As part of a multi-year collaborative pilot initially funded by the Graham Sustainability Institute, in late 2020 corn and squash seeds from plants grown at Matthaei Botanical Gardens went back to the indigenous communities from which their ancestors came.
This process—called rematriation—returns traditional seeds or plants to the community that was home before their ancestors were removed. In most cases a museum or institution collected the plants or seeds for research or study.
The University of Michigan’s Museum of Anthropological Archaeology (UMMAA) holds one of the largest collections of ethnobotanical seeds in North America. Many of the collections are traditional crop seeds such as corn from tribes of the American Southwest, but a few are from Anishinaabec tribes in the Great Lakes region.
The year 2020 marked the third planting and harvesting cycle of the pilot program. This year Matthaei-Nichols, together with tribal members, U-M students, and UMMAA, grew corn and squash seeds from seeds as old as those at the UMMAA as part of our phased plan. In 2020, Fox (Meskwaki) blue corn came from the USDA (via Dan Cornelius of Intertribal Agriculture Council and squash from Illini).
Both the gardens and museum are working to establish respectful relationships with the tribes whose collections we now steward—an under-appreciated fact, given that U-M properties are on historic tribal lands.
“We grow the plants, collect our basic data, and harvest the crop,” says David Michener, Matthaei-Nichols curator. “The harvest is then rematriated to the representatives of the community of origin.”
Michener explains that the institutional host, in this case the University of Michigan, is responsible for keeping the seeds and their curated information safe and intact, usually in the context of contemporary museum practices and ethics.
“As part of establishing healthy and respectful communication with the communities of origin, the institution may find rematriation a powerful tangible means to act on expressed values. It’s a way to ‘walk the walk’ of respectful interaction,” he adds.
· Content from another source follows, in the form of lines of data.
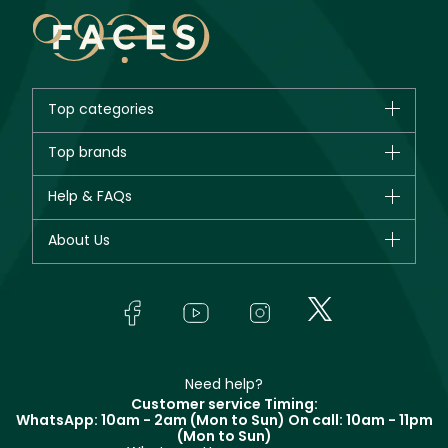
Top categories
Brands
Top brands
New in
CHANEL
Help & FAQs
Bestsellers
Dior
Fragrance
Your account
About Us
Giorgio Armani
Makeup
Orders
Yves Saint Laurent
About Faces
Skincare
FAQs
Lancôme
In-Store Services
Bodycare
Payment
Givenchy
Contact us
Haircare
Refer A Friend
Make Up For Ever
Partner with Faces
Beauty Offers
Delivery
Clarins
Muse
Need help?
Returns
Customer service Timing:
Terms & Conditions
WhatsApp: 10am - 2am (Mon to Sun)
On call: 10am - 11pm
Track your order
(Mon to Sun)
Privacy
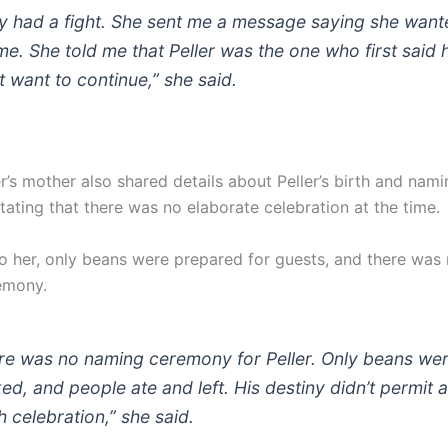
y had a fight. She sent me a message saying she want
me. She told me that Peller was the one who first said 
t want to continue,” she said.
r’s mother also shared details about Peller’s birth and nami
tating that there was no elaborate celebration at the time.
o her, only beans were prepared for guests, and there was
emony.
re was no naming ceremony for Peller. Only beans we
ed, and people ate and left. His destiny didn’t permit 
h celebration,” she said.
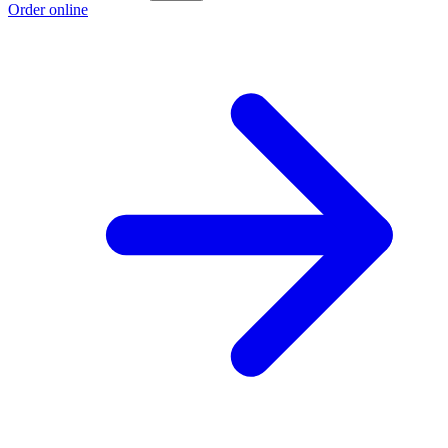
Order online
For the institutions, too, a respectful interaction may open ways to multiple future collaborative projects.
The repatriation pilot is a deeply collaborative project that brings together tribal elders and representatives from the 15 tribes represented in the Michigan Anishinaabek Cultural Preservation and Repatriation Alliance, the Great Lakes region, specialists from the United States Department of Agriculture, the InterTribal Agriculture Council, and the Indigenous SeedKeepers Network. In 2019 we began to work with U-M students and faculty affiliated with the Native American Student Association.